You may not have realized it, but October has been a portentous month in the fight for gay marriage rights. Let's go through the list:
-Most pressingly, the Supreme Court of New Jersey rejected Governor Chris Christie's effort to block same-sex marriages, thereby affirming a ruling by a state Superior Court judge last month that declared a civil-union law to be an unconstitutional infringement of the rights of the state's gay couples.
-In Pennsylvania, Governor Tom Corbett and Secretary of Health Michael Wolf filed a motion to dismiss the case against them in Whitewood v. Corbett, which holds that their state's refusal to recognize same-sex marriages violates the constitutional rights of LGBT residents. The couples who filed the suit are preparing opposition briefs to the commonwealth's motion, while the governor did not help matters with bigoted comments that compared gay marriage to incest.
-In Michigan, a federal district court judge set a February 2014 trial date in DeBoer v. Snyder, which challenges that state's bans on same-sex marriage and adoption. As in Pennsylvania, the plaintiffs in the Michigan case argue that the prohibitions infringe on residents' constitutional rights.
-In Nevada, a civil union law is being challenged by couples either denied marriage licenses while residing in the state or who had marriage licenses voided when they moved there from states that allowed same-sex marriages (such as California and Colorado). After losing in a district court, the plaintiffs have moved to the Ninth Circuit Court of Appeals.
-In New Mexico, the state Supreme Court has agreed to hear arguments on same-sex marriage. As New Mexico is the only state in the country that does not have laws either allowing or prohibiting LGBT unions, it is in a unique position on this issue. While Gary King, the state's attorney general, has stated that he believes New Mexican statutes only permit opposite-sex marriage, he has made it clear that he believes those laws to be unconstitutionally discriminatory, and as such refuses to defend them in court. Now that various county clerks have started issuing marriage licenses to same-sex couples, the courts will need to determine their validity.
This is just the short list, by the way. All told, there are presently 35 lawsuits in 19 states addressing same-sex marriage bans.
Each of these cases entails a thicket of complex issues, ranging from the precise definition of "marriage" and its status as a constitutional right to the nuances of property law and the delicate balance between federal and state juridical powers.
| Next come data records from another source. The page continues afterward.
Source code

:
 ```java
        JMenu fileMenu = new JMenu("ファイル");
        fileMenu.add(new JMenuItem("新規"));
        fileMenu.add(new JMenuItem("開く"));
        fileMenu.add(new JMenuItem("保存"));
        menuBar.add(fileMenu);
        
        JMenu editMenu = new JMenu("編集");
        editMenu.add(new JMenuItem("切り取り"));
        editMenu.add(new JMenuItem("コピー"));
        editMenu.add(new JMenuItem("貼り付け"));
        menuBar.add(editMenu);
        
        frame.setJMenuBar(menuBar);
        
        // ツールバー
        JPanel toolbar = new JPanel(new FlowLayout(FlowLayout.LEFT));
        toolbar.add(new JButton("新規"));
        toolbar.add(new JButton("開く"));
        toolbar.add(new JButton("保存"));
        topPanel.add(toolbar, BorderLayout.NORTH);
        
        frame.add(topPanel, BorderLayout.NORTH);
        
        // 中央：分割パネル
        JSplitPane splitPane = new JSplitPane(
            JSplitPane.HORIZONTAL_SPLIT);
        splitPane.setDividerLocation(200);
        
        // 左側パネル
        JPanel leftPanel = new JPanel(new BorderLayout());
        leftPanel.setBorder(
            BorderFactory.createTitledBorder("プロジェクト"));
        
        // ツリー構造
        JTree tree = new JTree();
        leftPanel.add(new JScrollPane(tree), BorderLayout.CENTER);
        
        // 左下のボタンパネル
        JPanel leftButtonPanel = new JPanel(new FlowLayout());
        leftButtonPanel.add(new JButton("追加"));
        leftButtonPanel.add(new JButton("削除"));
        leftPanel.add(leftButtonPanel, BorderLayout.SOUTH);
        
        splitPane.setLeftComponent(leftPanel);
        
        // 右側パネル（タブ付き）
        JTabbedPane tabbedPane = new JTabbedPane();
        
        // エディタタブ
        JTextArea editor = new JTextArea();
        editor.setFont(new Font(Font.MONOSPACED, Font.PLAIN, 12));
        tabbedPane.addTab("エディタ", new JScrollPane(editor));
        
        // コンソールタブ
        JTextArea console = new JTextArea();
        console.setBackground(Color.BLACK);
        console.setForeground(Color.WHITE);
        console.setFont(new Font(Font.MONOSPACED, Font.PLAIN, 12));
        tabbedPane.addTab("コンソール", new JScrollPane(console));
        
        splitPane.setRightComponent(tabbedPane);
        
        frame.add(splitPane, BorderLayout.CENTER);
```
Although the feat of wading through the morass of legal minutiae cannot be adequately achieved in a single op-ed, one point is clear: This is a matter for the United States Supreme Court.
Earlier this year, when the Supreme Court bench issued its ruling in United States v. Windsor and Hollingsworth v. Perry (which voided Section 3 of the Defense of Marriage Act and upheld a federal court's actions to overturn California's Proposition 8, respectively), supporters of LGBT rights correctly hailed those decisions as significant steps forward in their cause. At the same time, the court pointedly neglected to address one of the key points pertaining to this issue — namely, whether the right to define marriage is limited to the states or can fall under the domain of the federal government. Indeed, the court's majority decisions didn't even mention Baker v. Nelson, the 1972 case which dismissed an appeal in a Minnesota same-sex marriage ban "for want of a substantial federal question." Without further clarification on the matter, this precedent remains the default position of the federal legal system.
That needs to change. Even if one opposes gay marriage, it stands to reason that a decisive federal ruling on the matter is preferable to the existing legal chaos surrounding this issue. On a deeper level, however, it is unconscionable for LGBT Americans to continue to suffer from second-class citizenship. If one concedes the premise that the state should have the authority to designate couplings between consenting adults as marriages (a point on which some well-intentioned libertarians differ from the mainstream position), then denying that title to same-sex partners is deeming their relationship inferior to those of their heterosexual counterparts, regardless of whether this is the explicit intention. The same is true for policies that refuse gay couples the privileges that opposite-sex spouses can take for granted, from hospital visitation and adoption rights to the ability to file joint tax benefits.
It is painful to be reminded of how, as a recent Upworthy article pointed out, 29 states still permit businesses to fire employees simply for being homosexual (when the so-called offense is being transgender, that number rises to 34). As a society, a great deal of progress remains to be made on this issue. If conservatives need to be reminded of where their values should lie on this issue, they need look no further than the man whose presidential candidacy nearly half a century ago gave rise to the New Right, Barry Goldwater:
"The big thing is to make this country, along with every other country in the world with a few exceptions, quit discriminating against people just because they're gay. You don't have to agree with it, but they have a constitutional right to be gay. And that's what brings me into it."